Basarnas evakuasi satu jenazah dari reruntuhan bangunan musala Ponpes Al Khoziny. Dokumentasi/ Basarnas Surabaya
Sidoarjo: Tim SAR Gabungan akan melibatkan pakar konstruksi dari Institut Teknologi Sepuluh Nopember (ITS) Surabaya, dalam proses pengangkatan puing-puing reruntuhan bangunan musala Pondok Pesantren (Ponpes) Al Khoziny di Buduran, Sidoarjo. Tim ahli ini dianggap penting, lantaran struktur beton reruntuhan ternyata masih terhubung dengan bangunan lama yang kondisinya miring dan rawan roboh.
Plt Kepala Pusat Pengendalian Operasi (Kapusdalops) BNPB, Kolonel Inf Hery Setiono, mengatakan, pengangkatan puing tidak bisa dilakukan secara sembarangan. Karena berpotensi menimbulkan getaran, dan menyebabkan runtuhan susulan di bangunan lama.
"Kalau kita lihat langsung di lokasi, bangunan lama di sisi selatan itu sudah dalam kondisi miring. Jadi penanganannya harus sangat hati-hati,” kata Hery, Minggu malam, 5 Oktober 2025.
Menurutnya, para pakar dari ITS Surabaya akan memberikan pendampingan teknis dan perhitungan struktur.
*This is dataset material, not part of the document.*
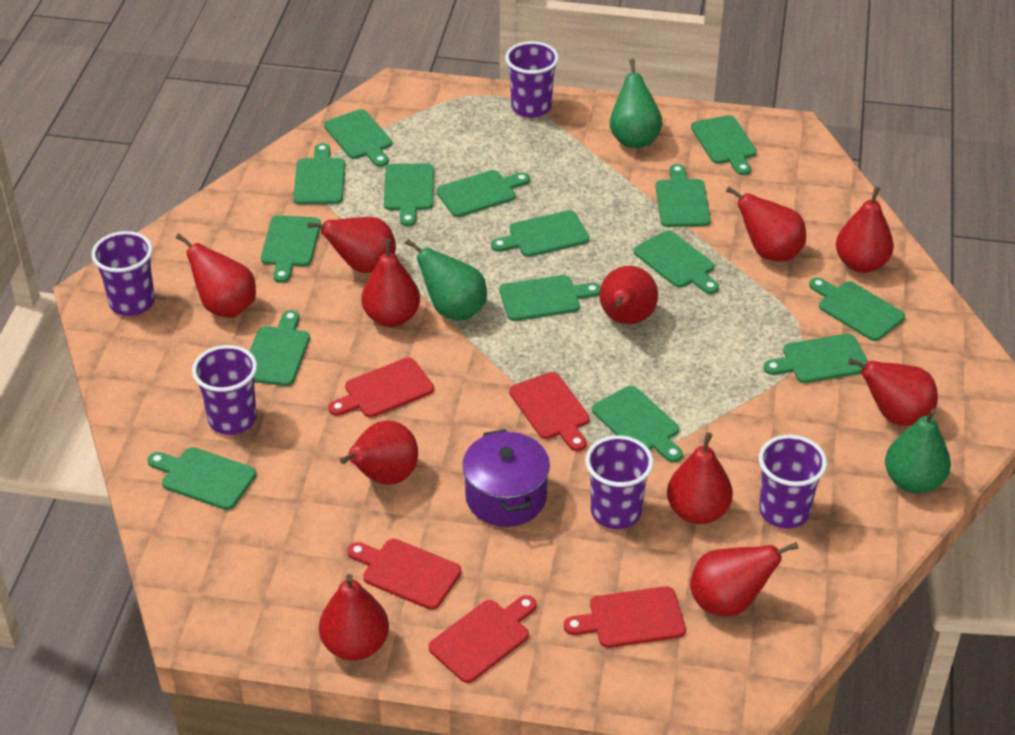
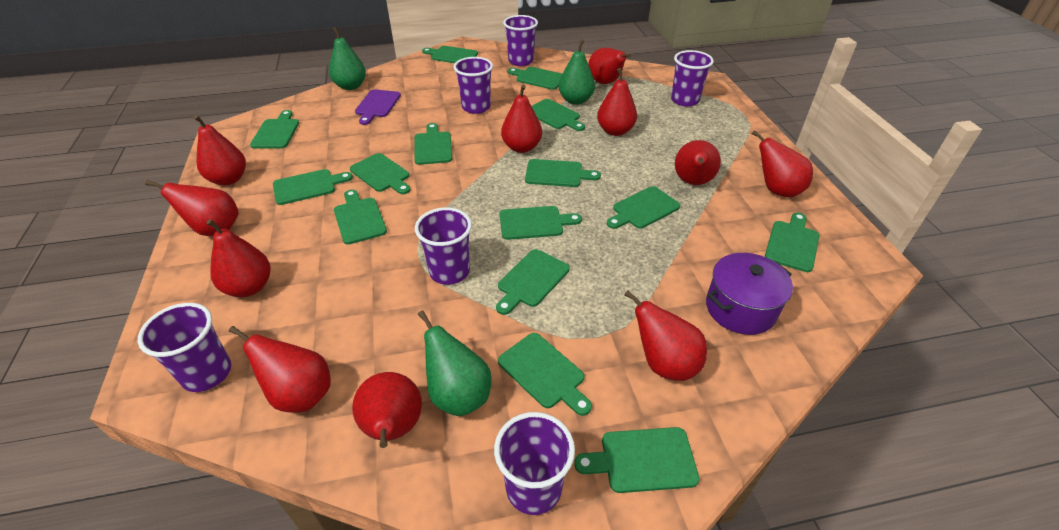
purple cup: 5 -> 6
purple cutting board: 0 -> 1
red cutting board: 5 -> 0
Hal itu, agar setiap langkah pengangkatan puing dilakukan aman, tanpa menambah risiko bagi tim maupun bangunan di sekitar lokasi.
"Takutnya kalau kita asal tarik atau asal breaker, struktur bangunan lama yang masih tersambung bisa kehilangan kekuatan dan ikut roboh,” tambah Hery.
Untuk mengantisipasi hal itu, Tim SAR Gabungan akan memasang penyangga sementara pada beton konstruksi yang masih terhubung dengan bangunan lama. Langkah ini dilakukan untuk meminimalkan getaran dan tekanan berlebih saat pemotongan puing dilakukan.
"Sudah diputuskan oleh tim teknis, akan diberikan penopang atau sanggahan dulu pada bagian bangunan lama dan puing yang akan dipotong. Setelah itu baru dilakukan sistem cutting, lalu diangkat,” ujar Hery.
Hingga Minggu malam, progres pembersihan puing bangunan telah mencapai sekitar 80 persen, khususnya di jalur tengah reruntuhan yang menjadi prioritas utama karena diduga masih terdapat korban terjebak di bawah timbunan beton.
"Sektor utara dan tengah sudah kita bersihkan sekitar 80 persen, selanjutnya fokus di sisi selatan yang strukturnya paling berat dan berisiko,” kata Hery.